_TASK TO COMPLETE_
Please list every club named in the senior career section of the Svyatoslav Kozlovskyi profile below, giving each club only once.

_TEXT SEGMENT_
++++++

Svyatoslav Kozlovskyi

Personal information
- Full name: Svyatoslav Hryhorovych Kozlovskyi
- Date of birth: 26 March 1994 (age 31)
- Place of birth: Lviv Oblast, Ukraine
- Height: 1.83 m (6 ft 0 in)
- Position(s): Forward

Youth career
- 2007–2009: Karpaty Lviv
- 2009–2011: Metalist Kharkiv

Senior career*
- Years: Team / Apps / (Gls)
- 2011–2012: Lviv / 12 / (1)
- 2012: Karpaty Lviv / 0 / (0)
- 2012–2013: Rukh Vynnyky / 9 / (1)
- 2013: Metalist Kharkiv / 0 / (0)
- 2013–2014: Rukh Vynnyky / 38 / (11)
- 2015: Dnipro Dnipropetrovsk / 0 / (0)
- 2015: Metalist Kharkiv / 0 / (0)
- 2016–2018: Rukh Vynnyky / 29 / (8)
- 2018–2019: Olímpic Xàtiva / 0 / (0)
- 2019–2021: Rukh Lviv / 1 / (0)

International career
- 2011–2012: Ukraine-18 / 4 / (2)

= Svyatoslav Kozlovskyi =

Ukrainian footballer

Svyatoslav Kozlovskyi (Святослав Григорович Козловський; born 26 March 1994) is a Ukrainian former professional football striker.

==Club career==
Kozlovskyi is a product of youth team systems of FC Karpaty and FC Metalist.

==International==
He was called up for training process of the Ukraine national under-21 football team in January 2015.

++++++

_MATERIAL SUPPLIED_

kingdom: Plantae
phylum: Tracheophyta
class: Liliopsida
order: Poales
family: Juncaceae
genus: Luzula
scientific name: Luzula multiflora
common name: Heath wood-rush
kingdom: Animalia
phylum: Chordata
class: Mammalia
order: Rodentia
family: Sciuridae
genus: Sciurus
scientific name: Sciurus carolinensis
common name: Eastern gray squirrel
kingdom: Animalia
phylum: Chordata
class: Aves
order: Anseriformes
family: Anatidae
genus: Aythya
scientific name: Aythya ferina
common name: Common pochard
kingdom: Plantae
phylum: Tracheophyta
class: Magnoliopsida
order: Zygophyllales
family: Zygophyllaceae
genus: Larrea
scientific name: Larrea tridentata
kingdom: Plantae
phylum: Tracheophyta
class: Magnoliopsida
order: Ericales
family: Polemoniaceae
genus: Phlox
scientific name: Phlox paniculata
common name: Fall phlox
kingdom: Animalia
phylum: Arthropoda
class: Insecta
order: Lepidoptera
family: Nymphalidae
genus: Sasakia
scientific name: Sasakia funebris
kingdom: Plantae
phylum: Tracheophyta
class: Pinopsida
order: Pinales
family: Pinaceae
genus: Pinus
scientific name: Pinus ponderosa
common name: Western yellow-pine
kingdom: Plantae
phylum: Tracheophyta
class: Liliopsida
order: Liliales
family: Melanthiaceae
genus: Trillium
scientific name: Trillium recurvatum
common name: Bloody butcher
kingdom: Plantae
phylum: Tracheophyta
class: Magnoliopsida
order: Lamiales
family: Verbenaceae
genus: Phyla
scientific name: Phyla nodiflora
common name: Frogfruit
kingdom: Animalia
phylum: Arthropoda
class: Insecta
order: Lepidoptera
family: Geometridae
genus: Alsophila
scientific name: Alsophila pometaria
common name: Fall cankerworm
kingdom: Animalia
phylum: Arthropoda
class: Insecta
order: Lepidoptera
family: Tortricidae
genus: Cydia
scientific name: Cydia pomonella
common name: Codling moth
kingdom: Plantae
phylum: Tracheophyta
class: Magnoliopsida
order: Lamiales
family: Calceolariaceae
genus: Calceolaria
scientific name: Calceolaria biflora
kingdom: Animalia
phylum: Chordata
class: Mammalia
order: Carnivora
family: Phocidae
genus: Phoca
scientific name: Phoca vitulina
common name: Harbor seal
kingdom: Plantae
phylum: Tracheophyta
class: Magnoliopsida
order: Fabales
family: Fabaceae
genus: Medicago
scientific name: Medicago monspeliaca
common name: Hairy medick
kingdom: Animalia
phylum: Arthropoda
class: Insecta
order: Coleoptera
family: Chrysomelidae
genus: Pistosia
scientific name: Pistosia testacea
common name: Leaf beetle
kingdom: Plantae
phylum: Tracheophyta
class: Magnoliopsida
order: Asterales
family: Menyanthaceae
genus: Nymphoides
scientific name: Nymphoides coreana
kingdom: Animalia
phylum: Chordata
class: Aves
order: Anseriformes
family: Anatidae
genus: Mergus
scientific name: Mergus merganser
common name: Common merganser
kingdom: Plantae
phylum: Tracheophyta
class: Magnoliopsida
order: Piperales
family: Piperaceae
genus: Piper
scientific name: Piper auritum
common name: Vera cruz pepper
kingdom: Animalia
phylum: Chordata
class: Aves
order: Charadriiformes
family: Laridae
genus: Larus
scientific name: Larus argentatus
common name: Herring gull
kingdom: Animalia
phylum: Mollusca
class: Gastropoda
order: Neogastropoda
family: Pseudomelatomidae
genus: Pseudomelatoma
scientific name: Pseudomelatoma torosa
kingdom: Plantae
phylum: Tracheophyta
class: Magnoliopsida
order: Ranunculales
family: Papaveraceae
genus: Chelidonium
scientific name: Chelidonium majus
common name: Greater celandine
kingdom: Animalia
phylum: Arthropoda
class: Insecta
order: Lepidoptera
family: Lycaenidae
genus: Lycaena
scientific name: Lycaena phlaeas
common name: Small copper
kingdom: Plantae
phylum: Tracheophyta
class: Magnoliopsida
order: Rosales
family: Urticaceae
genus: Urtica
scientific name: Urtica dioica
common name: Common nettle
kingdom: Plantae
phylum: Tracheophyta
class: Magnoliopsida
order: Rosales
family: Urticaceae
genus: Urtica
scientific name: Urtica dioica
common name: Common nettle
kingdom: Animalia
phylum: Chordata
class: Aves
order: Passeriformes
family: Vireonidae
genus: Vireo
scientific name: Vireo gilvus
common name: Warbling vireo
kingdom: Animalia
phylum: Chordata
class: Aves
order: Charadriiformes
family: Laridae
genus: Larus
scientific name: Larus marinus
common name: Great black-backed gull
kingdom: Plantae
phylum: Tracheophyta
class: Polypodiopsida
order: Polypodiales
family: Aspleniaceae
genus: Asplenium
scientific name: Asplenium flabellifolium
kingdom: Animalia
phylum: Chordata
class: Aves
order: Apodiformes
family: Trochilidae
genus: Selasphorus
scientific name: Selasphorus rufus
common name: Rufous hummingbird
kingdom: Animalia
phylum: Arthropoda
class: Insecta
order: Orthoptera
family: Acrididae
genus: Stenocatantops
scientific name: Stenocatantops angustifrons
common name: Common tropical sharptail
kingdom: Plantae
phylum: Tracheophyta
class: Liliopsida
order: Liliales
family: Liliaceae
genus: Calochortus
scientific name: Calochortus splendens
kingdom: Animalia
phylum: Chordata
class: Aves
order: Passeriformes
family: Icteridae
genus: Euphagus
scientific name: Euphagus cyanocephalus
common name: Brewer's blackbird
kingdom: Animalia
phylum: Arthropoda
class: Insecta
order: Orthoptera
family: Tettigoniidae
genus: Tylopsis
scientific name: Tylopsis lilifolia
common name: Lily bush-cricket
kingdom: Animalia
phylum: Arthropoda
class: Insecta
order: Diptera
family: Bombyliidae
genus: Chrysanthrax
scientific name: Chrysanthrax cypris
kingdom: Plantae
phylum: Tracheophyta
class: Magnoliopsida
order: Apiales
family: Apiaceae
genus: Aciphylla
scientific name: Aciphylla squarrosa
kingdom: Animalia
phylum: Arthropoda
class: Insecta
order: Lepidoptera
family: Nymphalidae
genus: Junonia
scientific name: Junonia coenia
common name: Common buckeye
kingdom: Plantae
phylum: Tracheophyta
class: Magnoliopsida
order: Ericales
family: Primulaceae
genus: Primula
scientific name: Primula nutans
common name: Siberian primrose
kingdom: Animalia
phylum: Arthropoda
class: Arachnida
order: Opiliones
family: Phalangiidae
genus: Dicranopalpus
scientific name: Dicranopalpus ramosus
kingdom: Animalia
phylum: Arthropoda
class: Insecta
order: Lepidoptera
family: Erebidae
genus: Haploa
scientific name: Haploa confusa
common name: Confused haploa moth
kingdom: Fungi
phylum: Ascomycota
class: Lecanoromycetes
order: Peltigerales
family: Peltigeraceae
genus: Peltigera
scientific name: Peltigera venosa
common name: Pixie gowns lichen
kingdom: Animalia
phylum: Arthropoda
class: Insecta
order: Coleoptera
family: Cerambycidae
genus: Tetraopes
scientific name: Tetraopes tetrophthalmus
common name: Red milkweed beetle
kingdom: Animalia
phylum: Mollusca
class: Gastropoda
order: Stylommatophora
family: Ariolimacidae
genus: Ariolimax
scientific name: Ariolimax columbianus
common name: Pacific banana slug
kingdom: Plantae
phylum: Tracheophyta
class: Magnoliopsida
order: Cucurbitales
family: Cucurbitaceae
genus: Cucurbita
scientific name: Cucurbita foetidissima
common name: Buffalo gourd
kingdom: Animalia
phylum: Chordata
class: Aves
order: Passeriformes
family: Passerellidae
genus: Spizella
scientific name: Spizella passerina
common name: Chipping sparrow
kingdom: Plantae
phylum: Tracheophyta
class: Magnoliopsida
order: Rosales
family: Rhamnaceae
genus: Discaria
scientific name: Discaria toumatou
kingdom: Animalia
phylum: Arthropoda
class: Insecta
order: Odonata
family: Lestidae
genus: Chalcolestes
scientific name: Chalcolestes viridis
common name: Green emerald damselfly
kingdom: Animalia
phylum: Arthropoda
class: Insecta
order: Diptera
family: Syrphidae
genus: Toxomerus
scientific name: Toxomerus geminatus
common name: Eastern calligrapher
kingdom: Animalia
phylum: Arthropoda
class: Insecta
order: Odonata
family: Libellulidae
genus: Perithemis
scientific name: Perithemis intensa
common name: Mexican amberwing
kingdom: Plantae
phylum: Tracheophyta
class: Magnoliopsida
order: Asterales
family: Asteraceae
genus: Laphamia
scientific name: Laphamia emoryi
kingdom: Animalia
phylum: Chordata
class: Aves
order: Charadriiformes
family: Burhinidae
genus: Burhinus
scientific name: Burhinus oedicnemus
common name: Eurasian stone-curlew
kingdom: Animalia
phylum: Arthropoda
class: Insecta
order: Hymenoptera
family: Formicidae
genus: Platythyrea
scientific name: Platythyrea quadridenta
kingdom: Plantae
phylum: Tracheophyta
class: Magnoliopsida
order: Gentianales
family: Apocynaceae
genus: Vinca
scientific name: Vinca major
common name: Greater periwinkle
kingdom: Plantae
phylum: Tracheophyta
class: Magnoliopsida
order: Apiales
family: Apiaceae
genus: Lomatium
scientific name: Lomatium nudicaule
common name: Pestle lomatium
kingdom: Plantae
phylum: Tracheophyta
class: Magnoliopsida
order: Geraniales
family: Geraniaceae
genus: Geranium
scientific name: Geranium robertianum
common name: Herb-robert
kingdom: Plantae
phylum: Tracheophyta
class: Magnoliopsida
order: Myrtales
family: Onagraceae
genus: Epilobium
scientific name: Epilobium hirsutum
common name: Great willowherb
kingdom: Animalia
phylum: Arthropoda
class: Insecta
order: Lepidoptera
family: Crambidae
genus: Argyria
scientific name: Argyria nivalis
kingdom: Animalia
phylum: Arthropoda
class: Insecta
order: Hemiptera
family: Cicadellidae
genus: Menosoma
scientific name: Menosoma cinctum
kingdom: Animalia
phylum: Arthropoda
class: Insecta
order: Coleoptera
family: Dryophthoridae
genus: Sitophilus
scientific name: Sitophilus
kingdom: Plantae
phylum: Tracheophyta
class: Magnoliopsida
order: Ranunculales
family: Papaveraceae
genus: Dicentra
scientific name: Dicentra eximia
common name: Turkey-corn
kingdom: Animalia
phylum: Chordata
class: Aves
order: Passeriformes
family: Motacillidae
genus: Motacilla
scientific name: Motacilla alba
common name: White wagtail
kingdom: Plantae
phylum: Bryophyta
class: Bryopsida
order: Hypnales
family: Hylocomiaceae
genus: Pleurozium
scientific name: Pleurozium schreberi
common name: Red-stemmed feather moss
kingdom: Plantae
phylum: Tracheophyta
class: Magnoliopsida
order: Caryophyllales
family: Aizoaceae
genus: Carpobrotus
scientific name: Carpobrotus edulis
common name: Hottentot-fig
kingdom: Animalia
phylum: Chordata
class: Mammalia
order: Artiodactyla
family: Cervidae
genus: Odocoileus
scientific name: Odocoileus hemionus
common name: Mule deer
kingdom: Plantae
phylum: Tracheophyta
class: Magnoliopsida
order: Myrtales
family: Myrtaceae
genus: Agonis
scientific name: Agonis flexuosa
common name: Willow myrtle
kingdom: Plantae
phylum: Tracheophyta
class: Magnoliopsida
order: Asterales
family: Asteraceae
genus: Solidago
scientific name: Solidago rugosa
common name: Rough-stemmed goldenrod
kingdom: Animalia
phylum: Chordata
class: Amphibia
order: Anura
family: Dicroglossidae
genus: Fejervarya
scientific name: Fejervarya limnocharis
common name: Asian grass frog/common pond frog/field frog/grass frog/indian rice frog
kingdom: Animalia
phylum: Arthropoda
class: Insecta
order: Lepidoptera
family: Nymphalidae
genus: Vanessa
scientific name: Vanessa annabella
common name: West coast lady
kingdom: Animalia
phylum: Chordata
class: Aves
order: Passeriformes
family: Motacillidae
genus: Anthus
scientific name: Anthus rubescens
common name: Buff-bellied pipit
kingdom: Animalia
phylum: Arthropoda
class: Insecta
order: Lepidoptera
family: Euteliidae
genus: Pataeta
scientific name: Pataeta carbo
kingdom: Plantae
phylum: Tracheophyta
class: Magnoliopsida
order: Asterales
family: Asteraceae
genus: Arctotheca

++++++

_ANSWER SECTION_
Lviv, Karpaty Lviv, Rukh Vynnyky, Metalist Kharkiv, Dnipro Dnipropetrovsk, Olímpic Xàtiva, Rukh Lviv